====== Extracted information
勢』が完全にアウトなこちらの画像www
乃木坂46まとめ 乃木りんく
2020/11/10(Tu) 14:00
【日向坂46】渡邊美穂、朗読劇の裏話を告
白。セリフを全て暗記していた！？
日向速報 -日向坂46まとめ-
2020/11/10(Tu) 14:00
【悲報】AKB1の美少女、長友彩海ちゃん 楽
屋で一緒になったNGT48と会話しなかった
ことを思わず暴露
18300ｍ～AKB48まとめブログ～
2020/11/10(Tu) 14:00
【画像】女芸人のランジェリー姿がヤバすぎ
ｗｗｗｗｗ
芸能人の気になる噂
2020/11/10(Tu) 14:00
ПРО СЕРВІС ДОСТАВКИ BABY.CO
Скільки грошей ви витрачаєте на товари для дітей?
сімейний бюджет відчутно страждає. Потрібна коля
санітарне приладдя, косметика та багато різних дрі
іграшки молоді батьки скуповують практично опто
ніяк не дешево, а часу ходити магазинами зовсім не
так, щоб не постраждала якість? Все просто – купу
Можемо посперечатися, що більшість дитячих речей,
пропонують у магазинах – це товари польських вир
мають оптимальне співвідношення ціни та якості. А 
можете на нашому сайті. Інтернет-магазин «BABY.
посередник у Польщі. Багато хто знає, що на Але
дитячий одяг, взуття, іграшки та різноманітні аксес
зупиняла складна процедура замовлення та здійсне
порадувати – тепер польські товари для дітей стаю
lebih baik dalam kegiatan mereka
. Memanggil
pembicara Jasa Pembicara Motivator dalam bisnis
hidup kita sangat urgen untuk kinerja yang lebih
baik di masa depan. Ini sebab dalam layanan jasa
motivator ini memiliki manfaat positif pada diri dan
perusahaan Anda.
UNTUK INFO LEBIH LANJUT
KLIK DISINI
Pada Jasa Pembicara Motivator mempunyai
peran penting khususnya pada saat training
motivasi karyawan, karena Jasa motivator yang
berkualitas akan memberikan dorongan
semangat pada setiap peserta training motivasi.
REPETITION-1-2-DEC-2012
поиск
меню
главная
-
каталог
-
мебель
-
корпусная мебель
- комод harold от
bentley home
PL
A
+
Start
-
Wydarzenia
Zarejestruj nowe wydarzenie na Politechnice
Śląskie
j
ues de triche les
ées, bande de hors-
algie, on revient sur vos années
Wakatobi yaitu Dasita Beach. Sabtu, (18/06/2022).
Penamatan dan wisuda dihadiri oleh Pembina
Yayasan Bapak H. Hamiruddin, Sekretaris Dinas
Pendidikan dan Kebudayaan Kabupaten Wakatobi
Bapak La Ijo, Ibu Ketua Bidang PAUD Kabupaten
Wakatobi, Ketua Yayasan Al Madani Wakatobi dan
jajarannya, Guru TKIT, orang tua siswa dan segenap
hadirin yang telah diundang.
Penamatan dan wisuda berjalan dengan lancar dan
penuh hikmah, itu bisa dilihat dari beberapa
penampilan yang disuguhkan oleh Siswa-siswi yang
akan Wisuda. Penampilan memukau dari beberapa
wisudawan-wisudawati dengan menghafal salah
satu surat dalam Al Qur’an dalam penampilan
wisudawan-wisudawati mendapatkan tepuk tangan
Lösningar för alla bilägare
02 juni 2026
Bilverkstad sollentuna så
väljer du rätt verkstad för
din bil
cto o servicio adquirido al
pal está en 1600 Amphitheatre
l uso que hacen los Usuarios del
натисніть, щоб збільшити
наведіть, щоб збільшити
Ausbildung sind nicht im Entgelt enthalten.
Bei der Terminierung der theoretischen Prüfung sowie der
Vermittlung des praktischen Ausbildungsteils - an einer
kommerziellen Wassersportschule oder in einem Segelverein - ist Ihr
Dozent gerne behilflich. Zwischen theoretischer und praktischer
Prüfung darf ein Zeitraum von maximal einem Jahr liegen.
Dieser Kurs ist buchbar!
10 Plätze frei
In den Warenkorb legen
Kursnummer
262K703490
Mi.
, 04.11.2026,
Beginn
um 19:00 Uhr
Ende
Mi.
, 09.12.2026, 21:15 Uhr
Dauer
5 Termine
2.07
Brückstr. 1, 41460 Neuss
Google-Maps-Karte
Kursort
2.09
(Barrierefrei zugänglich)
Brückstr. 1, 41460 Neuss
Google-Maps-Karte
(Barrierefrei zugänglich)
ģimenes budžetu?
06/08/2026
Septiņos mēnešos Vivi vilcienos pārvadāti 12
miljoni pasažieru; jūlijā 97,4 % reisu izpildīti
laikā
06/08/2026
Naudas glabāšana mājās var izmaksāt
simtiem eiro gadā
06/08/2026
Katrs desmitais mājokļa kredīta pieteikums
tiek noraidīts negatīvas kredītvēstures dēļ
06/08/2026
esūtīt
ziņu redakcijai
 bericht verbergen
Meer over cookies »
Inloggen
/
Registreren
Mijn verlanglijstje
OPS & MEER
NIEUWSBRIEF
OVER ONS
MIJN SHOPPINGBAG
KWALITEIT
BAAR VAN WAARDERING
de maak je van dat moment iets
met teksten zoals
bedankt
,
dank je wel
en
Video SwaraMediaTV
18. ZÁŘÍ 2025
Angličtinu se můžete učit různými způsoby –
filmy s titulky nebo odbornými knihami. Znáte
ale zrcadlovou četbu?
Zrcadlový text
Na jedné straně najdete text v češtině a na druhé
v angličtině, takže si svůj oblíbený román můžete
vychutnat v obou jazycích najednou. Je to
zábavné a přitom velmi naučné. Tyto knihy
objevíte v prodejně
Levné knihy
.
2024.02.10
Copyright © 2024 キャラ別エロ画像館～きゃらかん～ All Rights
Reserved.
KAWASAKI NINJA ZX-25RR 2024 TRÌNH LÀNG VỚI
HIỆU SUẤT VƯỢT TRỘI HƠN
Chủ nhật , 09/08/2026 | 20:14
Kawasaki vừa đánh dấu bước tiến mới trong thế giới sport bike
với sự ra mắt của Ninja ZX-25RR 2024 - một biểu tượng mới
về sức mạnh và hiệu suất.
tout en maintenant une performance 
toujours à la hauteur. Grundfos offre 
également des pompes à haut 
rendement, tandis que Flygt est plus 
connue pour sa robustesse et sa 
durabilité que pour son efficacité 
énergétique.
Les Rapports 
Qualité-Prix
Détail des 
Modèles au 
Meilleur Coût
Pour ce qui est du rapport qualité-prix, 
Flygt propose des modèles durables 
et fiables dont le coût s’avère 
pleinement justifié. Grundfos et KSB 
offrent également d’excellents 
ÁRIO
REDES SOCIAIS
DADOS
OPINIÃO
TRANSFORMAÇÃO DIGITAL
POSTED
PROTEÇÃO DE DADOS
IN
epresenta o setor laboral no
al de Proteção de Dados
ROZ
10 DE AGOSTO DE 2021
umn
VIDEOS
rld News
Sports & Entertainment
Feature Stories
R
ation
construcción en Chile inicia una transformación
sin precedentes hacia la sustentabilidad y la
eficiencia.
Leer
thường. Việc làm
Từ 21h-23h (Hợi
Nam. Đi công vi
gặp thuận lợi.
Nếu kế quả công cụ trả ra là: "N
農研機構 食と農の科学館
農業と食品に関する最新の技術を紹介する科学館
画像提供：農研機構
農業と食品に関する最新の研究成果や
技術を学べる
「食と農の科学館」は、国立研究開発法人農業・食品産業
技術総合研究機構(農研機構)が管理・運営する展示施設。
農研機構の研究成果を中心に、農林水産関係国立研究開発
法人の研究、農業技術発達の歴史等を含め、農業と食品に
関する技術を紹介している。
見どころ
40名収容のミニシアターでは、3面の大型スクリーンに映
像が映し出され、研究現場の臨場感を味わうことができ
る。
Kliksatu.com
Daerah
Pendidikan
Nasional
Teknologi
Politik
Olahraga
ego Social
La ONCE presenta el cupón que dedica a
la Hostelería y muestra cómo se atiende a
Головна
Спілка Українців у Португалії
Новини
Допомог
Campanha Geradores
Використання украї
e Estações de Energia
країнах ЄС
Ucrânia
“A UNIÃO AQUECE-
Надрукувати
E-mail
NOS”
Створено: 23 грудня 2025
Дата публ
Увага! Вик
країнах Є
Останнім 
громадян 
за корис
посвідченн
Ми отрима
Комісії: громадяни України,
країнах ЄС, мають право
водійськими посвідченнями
============
### [Exercise prompt]
Looking at the records above, say how many lines hold the string "Pembicara". Write nothing but the number.

### [Solution to this exercise]
2